Vor dem „Papp-Karton“ war die Dete, eine Zwischennutzungsprojekt in der Lahnstraße, die Spielwiese von den Papp-Kartonisten. Im alten Möbelhaus Deters realisierten sie von Herbst 2013 bis Sommer 2014 gemeinsam mit anderen kreativen Köpfen ein Kulturveranstaltungszentrum mit Atelierräumen und Café-Kneipen-Laden. Diese ganz unterschiedlich gearteten Projekte verdeutlichen, dass Stadtentwicklung nicht nur von oben geplant und umgesetzt, sondern auch von Leuten vor Ort mitbestimmt wird oder zumindest werden kann.

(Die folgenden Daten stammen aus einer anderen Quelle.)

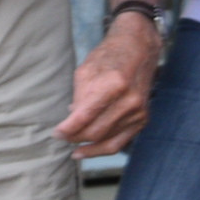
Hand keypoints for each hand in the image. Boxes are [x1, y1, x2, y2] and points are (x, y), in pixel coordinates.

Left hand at [56, 10, 159, 156]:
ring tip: (71, 143)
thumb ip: (79, 98)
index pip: (85, 116)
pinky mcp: (143, 118)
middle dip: (75, 137)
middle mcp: (129, 100)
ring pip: (106, 141)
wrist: (139, 48)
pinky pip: (120, 143)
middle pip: (95, 132)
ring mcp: (138, 112)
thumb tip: (72, 122)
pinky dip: (101, 149)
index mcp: (114, 84)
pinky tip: (86, 151)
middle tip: (62, 136)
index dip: (68, 128)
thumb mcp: (86, 70)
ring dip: (86, 144)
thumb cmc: (109, 56)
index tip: (56, 133)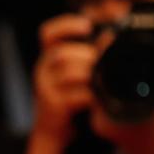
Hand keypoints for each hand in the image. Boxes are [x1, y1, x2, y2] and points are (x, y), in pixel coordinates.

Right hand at [32, 13, 96, 146]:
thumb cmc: (69, 95)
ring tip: (99, 81)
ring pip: (69, 72)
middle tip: (99, 63)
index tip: (87, 26)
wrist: (53, 128)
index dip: (66, 25)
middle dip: (86, 55)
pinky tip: (95, 98)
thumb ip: (90, 53)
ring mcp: (45, 88)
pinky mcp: (53, 105)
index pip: (48, 33)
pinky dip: (90, 95)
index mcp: (49, 56)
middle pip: (61, 53)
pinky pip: (76, 95)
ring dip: (90, 75)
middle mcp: (43, 69)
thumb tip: (110, 37)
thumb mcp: (75, 71)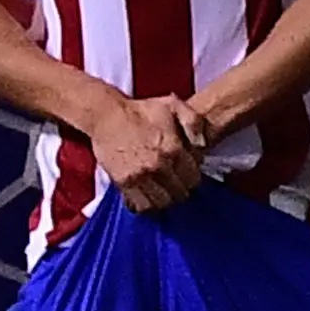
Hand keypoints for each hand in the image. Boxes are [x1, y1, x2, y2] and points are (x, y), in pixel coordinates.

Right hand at [90, 92, 204, 210]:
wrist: (106, 115)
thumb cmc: (139, 111)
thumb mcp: (173, 105)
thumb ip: (194, 122)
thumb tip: (203, 145)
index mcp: (173, 148)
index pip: (194, 178)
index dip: (192, 176)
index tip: (186, 171)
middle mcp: (158, 165)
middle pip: (180, 193)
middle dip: (180, 188)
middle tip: (174, 181)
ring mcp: (140, 176)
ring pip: (162, 203)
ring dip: (165, 198)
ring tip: (162, 189)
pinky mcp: (124, 183)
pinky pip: (141, 205)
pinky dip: (147, 204)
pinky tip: (148, 195)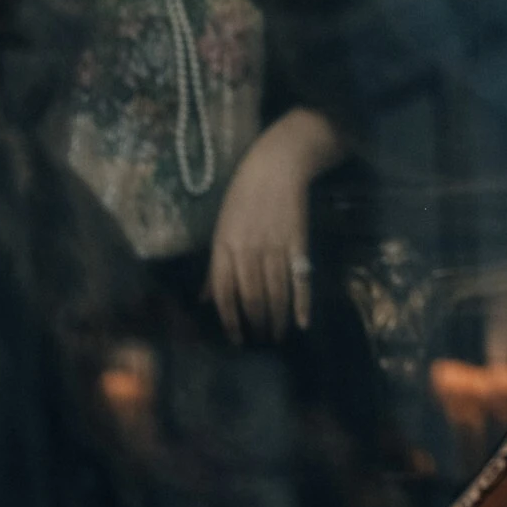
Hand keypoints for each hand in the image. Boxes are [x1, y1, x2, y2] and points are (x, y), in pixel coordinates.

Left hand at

Die Offenheit des Ortsbeirats in der Bremer Neustadt bezüglich Veränderungen im Stadtteil erfreut und frustriert zugleich. Erfreulich ist es natürlich allemal, dass sich eine Alles-Ist-Möglich-Euphorie breit machen kann und die Tür in Richtung mehr Mitbestimmung und Bürgerliche Mitgestaltung im öffentlichen Raum und in der Stadt ganz allgemein aufgestoßen wird. Denn ein Recht auf Stadt sollte schließlich beinhalten, dass Räume durch ihre BewohnerInnen geprägt und verändert werden können. Ein funktionierendes demokratisches Stadtgefüge sollte sich dadurch auszeichnen, dass ihre BewohnerInnen direkten Zugang und Zugriff auf den öffentlichen Raum haben, da sie ja letztlich die HauptnutzerInnen dieser Plätze selbst sind. Bedenklich an dem Mitwirken ist jedoch gleichzeitig, dass sich im Raum im Moment der Mitgestaltung einzelner BürgerInnnen oder Gruppenzusammenhänge auch deren städtische Interessen manifestieren. Somit kann gemutmaßt werden, dass sozialprivilegiertere Menschen oder Gruppen raumprägender handeln und somit über mehr Einfluss verfügen als Sozialschlechtergestellte, womit sich das soziale Ungleichgewicht einmal mehr im Raum widerspiegelt und stadtteilprägend wird. Eine Neutralität ist also keines Falls gewährt. Je mehr sich die Stadt, also der Staat auf kleinteiliger Ebene, zurückzieht, umso mehr können sich BewohnerInnen-Interessen durchsetzen. Die Krux an diesem Prozess, auch als Governance bezeichnet, ist, dass die Gefahr besteht, dass sich der Staat immer weiter zurücknimmt und letztlich viele ursprünglich staatliche, in diesem Fall städtische Aufgaben, nicht mehr übernimmt, sondern mehr und mehr Verantwortung in private Hände gegeben wird. Was im Endeffekt dazu führen kann, dass Menschen, die über mehr Kapital verfügen, praktisch mehr Mitbestimmungsrecht in der räumlichen Planung eingeräumt wird.

So gilt es also auch die eigentlich gern gesehene Verantwortungsübertragung der städtischen Akteure auf die Bürgerschaft kritisch zu hinterfragen und sich immer wieder vor Augen zu halten, welche Interessen hinter welchen Entscheidungen stehen. Die Stadt muss ihrer Funktion als Umsetzer jedoch nach wie vor nachkommen und jenen eine Stimme verleihen, die normalerweise nicht das Erscheinungsbild unserer Städte maßgeblich durch Eigeninitiative prägen.